SILGenPattern Doesn't Actually Implement Maranget's Algorithm

codafi · March 9, 2018, 6:57pm

SILGenPattern seems to claim that it implements Luc Maranget's algorithm for computing efficient decision trees from pattern matrices. To the contrary, every pattern matrix that gets created by SILGenPattern is, in fact, a pattern column vector because tuple patterns are never expanded as clause rows are added to the matrix. To test my hypothesis, I threw some llvm_unreachables all over the pattern specialization code and reran the tests and it passed clean.

Was the goal ever to implement more efficient tuple pattern dispatch, or should I just remove all of this and potentially speed up SILGenPattern a bit?

Joe_Groff · March 9, 2018, 7:22pm

Yeah, the original algorithm is pretty watered down at this point. The fact that most patterns besides enum and tuple patterns don't offer any specialization (since a ~= call is essentially just a guard) also limits its theoretical benefit. Anything to simplify that gnarly code is worth it, IMO. You might coordinate with @Michael_Gottesman who's also talked about cleaning this file up for better ownership management.

Michael_Gottesman · March 9, 2018, 8:45pm

@Joe_Groff @codafi I dont have a problem with us actually using that algorithm. Especially since as time goes on I believe more and more pattern matching will come into play.

The big thing that I would look to see is the splitting of SILGenPattern into two parts: a model that can be tested completely separately that is a straight forward implementation of the algorithm and then the view that is the actual use of the implementation in SILGenPattern. My hope is that this will make the underlying algorithm more robust by allowing us to do gtest based unit testing.

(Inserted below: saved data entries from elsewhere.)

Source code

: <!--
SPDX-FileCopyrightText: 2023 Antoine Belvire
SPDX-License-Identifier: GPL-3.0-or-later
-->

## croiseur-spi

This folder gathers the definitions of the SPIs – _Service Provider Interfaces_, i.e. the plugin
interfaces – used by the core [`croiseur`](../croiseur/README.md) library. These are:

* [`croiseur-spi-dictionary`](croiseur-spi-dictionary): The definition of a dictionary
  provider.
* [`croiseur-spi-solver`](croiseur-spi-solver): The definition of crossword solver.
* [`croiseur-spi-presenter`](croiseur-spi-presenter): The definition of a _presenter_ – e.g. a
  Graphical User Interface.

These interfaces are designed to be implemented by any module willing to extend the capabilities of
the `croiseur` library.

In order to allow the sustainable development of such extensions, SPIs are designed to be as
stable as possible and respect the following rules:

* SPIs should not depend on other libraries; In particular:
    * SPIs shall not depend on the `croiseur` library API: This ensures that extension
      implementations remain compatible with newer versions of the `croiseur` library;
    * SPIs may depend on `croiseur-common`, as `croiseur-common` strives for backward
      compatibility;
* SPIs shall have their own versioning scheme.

codafi · March 10, 2018, 3:15am

I don't think we actually need Maranget's algorithm. The existing tuple dispatch mechanism seems to work just fine without it, and the only thing we could take away from that paper would be that we could compute a "usefulness score" for each column and dispatch on the column that contains the most non-wildcard-non-var patterns. I'll look into removing it.

Thanks!

Slava_Pestov · March 10, 2018, 5:43am

I'm in favor of removing the unnecessary code and simplifying the logic in this file as much as possible.

Michael_Gottesman · March 10, 2018, 6:02am

Ok. If we don't actually need it no worries. I was imagining more complex pattern matching than that. That being said, if we find it to be useful in the future we can always reimplement it and do things correctly.